The patent position of pharmaceutical or biotechnology companies, including
ours, is generally uncertain and involves complex legal and factual
considerations. Our success depends, in part, on our ability to protect
proprietary products, methods and technologies that we develop under the patent
and other intellectual property laws of the United States and other countries so
that we can prevent others from using our inventions and proprietary
information. The laws of some foreign countries do not protect proprietary
rights to the same extent as the laws of the United States, and many
pharmaceutical or biotechnology companies have encountered significant problems
in protecting and defending their proprietary rights in foreign jurisdictions.
Our patent applications may be challenged or may fail to result in issued
patents. Moreover, an issued patent does not guarantee us the right to practice
the technology or commercialize the patented product. Our existing patents and
any future patents we obtain may be challenged, invalidated or circumvented, or
may not be sufficiently broad to prevent others from practicing our technologies
or developing competing products, which could limit our ability to stop
competitors from marketing related products or restrict the length of term of
patent protection that we have for our products. Furthermore, others may
independently develop similar or alternative technologies or design around our
patents. If any parties should successfully claim that our proprietary products,
methods and technologies infringe upon their intellectual property rights, we
may be prevented from commercializing our patented products and practicing our
patented technology or be forced to pay damages.
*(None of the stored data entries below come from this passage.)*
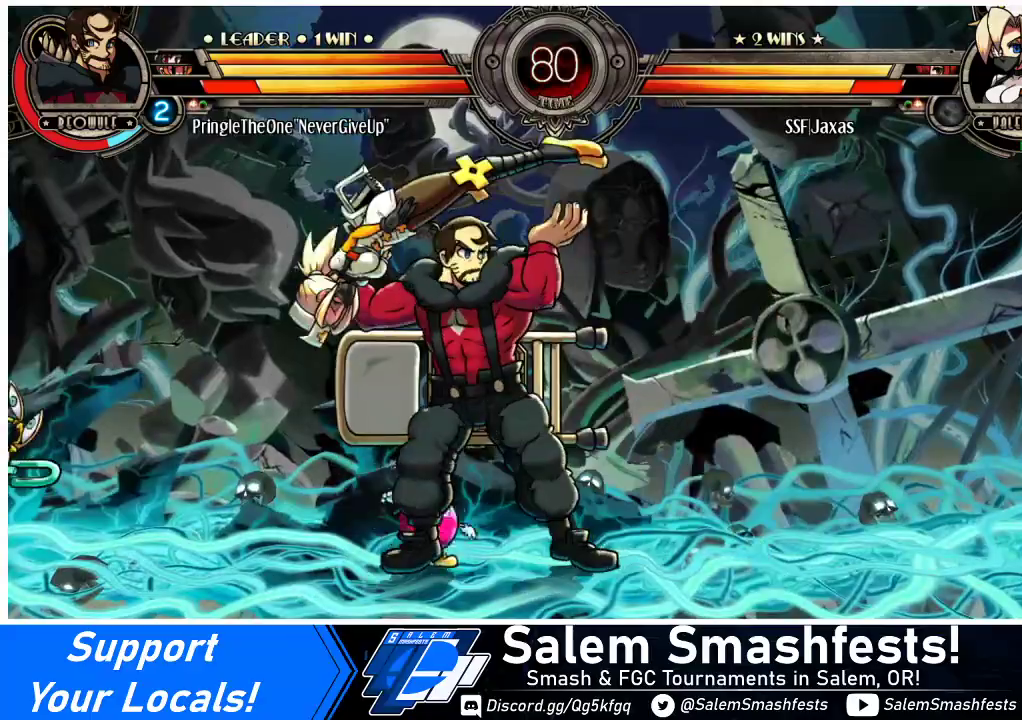
{"buttons": ["DPAD_RIGHT"], "events": [[100, "SQUARE", "down"], [233, "SQUARE", "up"], [367, "SQUARE", "down"], [500, "SQUARE", "up"]]}
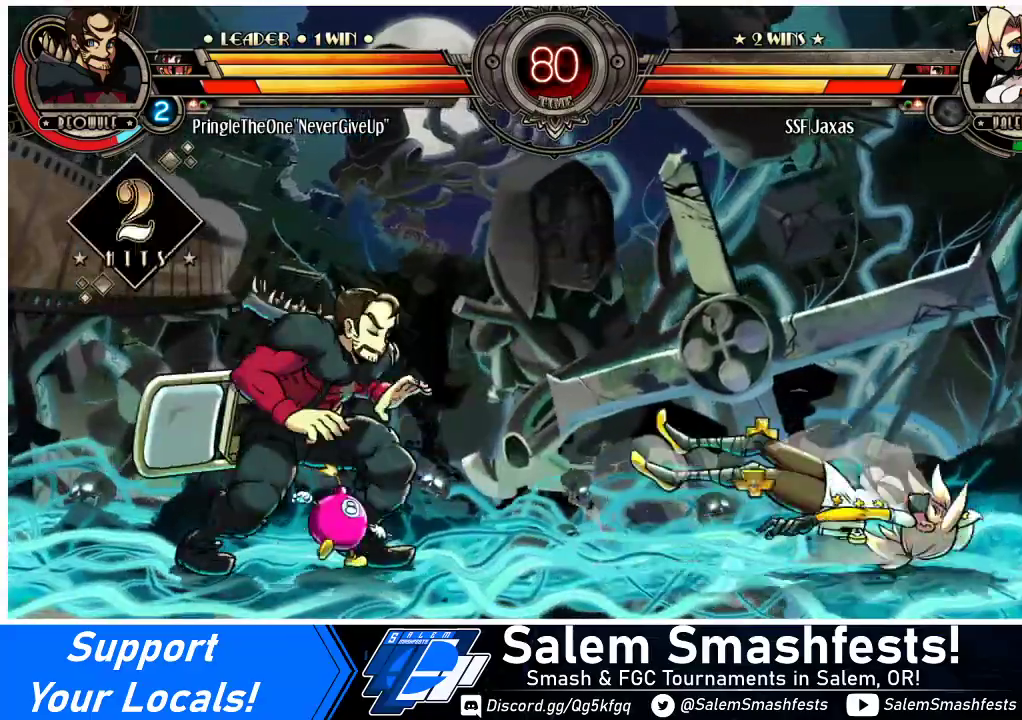
{"buttons": ["DPAD_RIGHT"], "events": [[167, "SQUARE", "down"], [300, "SQUARE", "up"]]}
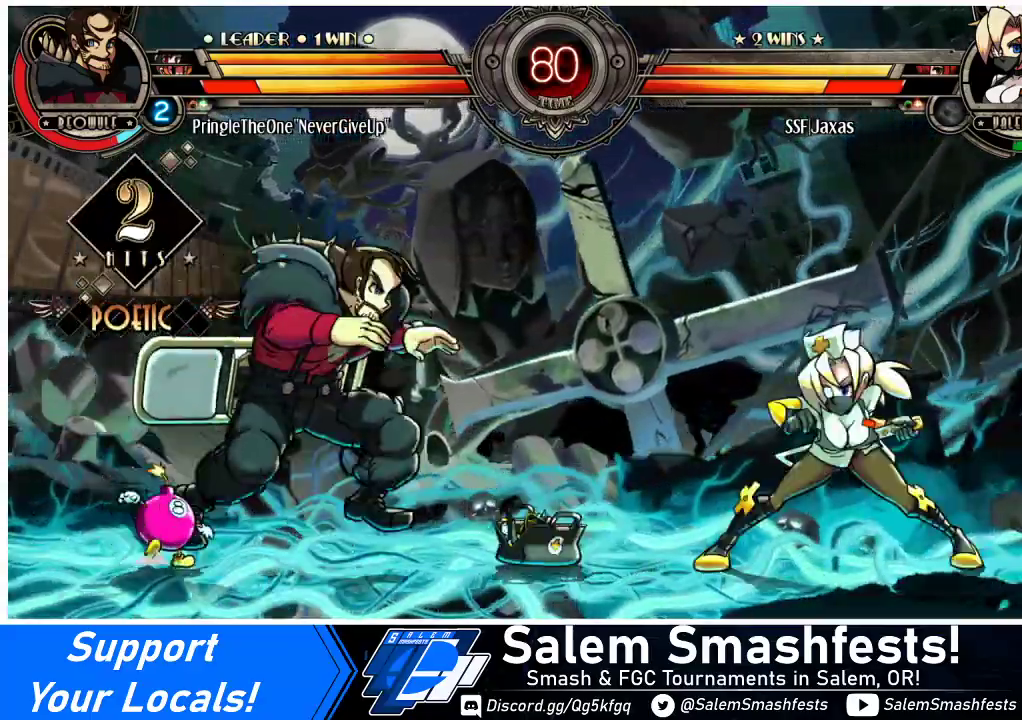
{"buttons": ["R2"], "events": [[33, "DPAD_UP", "down"], [167, "DPAD_UP", "up"], [400, "R2", "down"], [433, "DPAD_RIGHT", "up"]]}
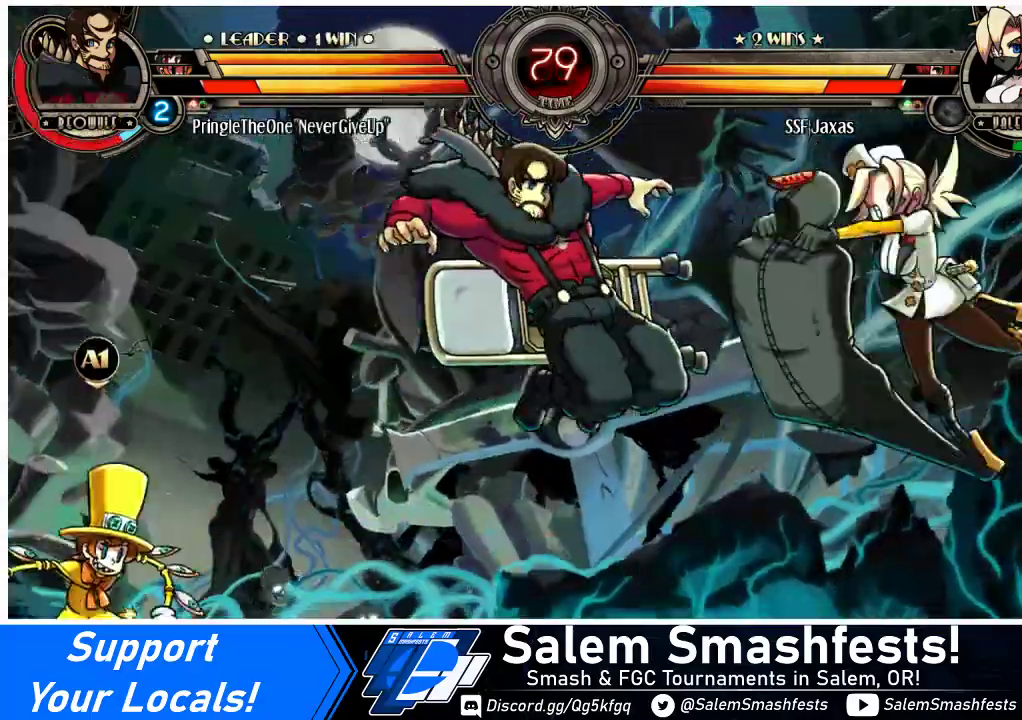
{"buttons": ["DPAD_LEFT"], "events": [[33, "R2", "up"], [300, "DPAD_LEFT", "down"], [367, "DPAD_LEFT", "up"], [433, "DPAD_LEFT", "down"]]}
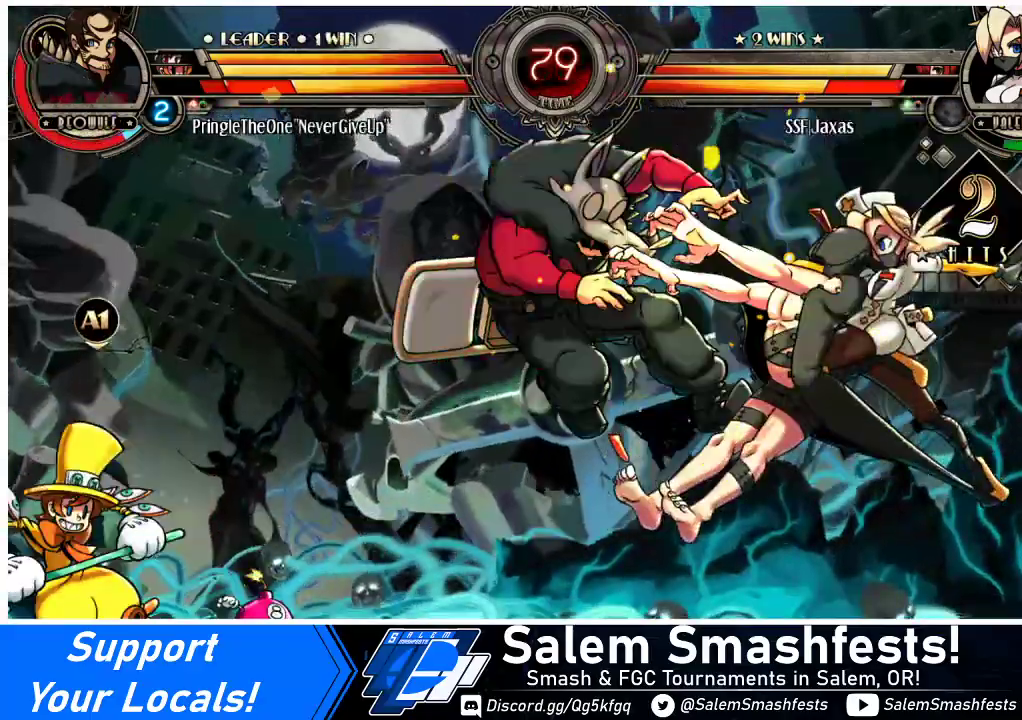
{"buttons": ["DPAD_RIGHT"], "events": [[100, "TRIANGLE", "down"], [300, "TRIANGLE", "up"], [433, "DPAD_LEFT", "up"], [433, "DPAD_RIGHT", "down"]]}
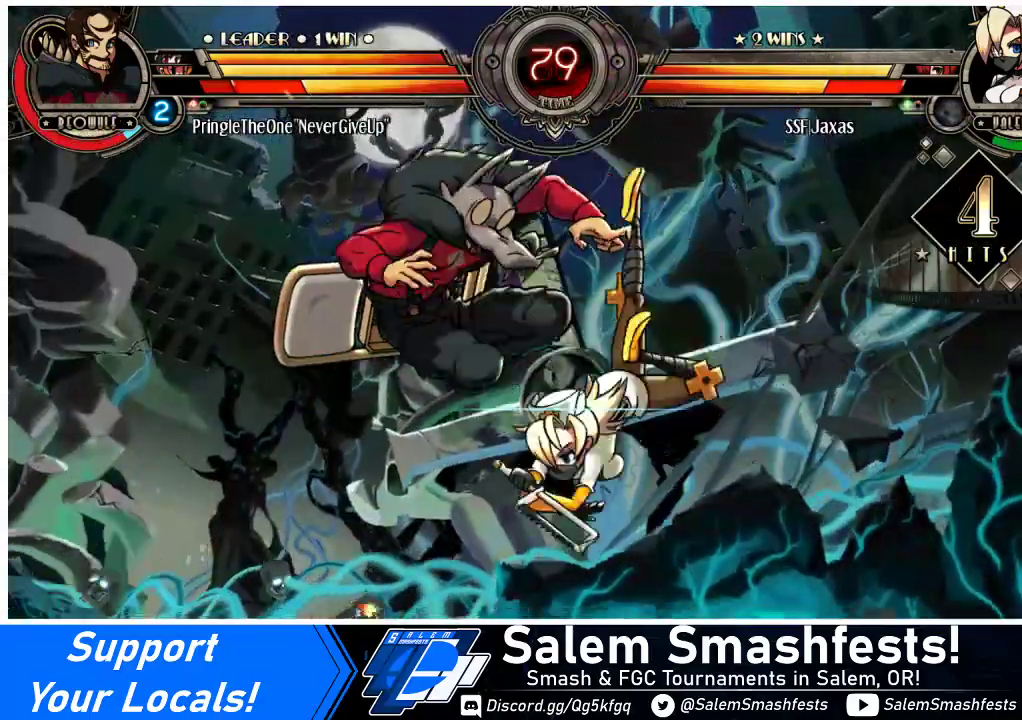
{"buttons": ["DPAD_DOWN", "DPAD_RIGHT"], "events": [[67, "DPAD_UP", "down"], [233, "DPAD_UP", "up"], [267, "DPAD_DOWN", "down"], [367, "DPAD_DOWN", "up"], [400, "DPAD_DOWN", "down"]]}
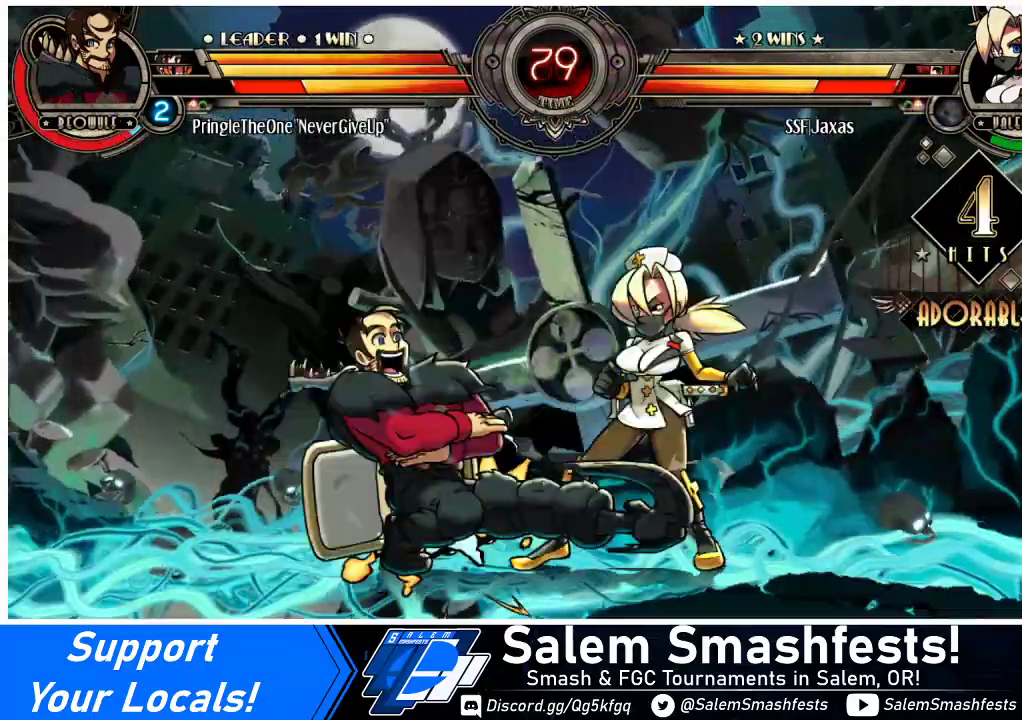
{"buttons": ["DPAD_DOWN", "DPAD_RIGHT"], "events": []}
In all of our activities, we rely on proprietary materials and information,
trade secrets, and know-how to conduct research and development activities and
to attract and retain collaborative partners, licensees, and customers. We
attempt to protect our trade secrets by entering into confidentiality agreements
with third parties, employees, and consultants. Our employees and consultants
are also asked to sign agreements requiring that they assign to us their
interests in patents and other intellectual property arising from their work for
us. We also require all employees sign an agreement not to engage in any
conflicting employment or activity during their employment with us, and not to
disclose or misuse our confidential information.
Government Regulation
FDA Regulation of Drugs and Biologics
In the United States, federal and state statutes and regulations govern,
among other things, the research, development, testing, manufacture, storage,
record keeping, reporting, labeling, distribution, promotion, and marketing of
pharmaceutical products. At the federal government level, the FDA is principally
responsible for regulating drugs and biologics, including the product candidates
we have under development. Failure to comply with applicable regulatory
requirements may subject a company to administrative or judicially imposed
sanctions, such as warning letters, product recalls, product seizure,
injunctions, civil penalties, disgorgement of past or future profits, criminal
prosecution, suspension of production, license suspension or revocation,
withdrawal of an approval, or FDA refusal to approve pending marketing
applications.
The steps ordinarily required before a new pharmaceutical product may be
marketed in the United States begin primarily with preclinical testing.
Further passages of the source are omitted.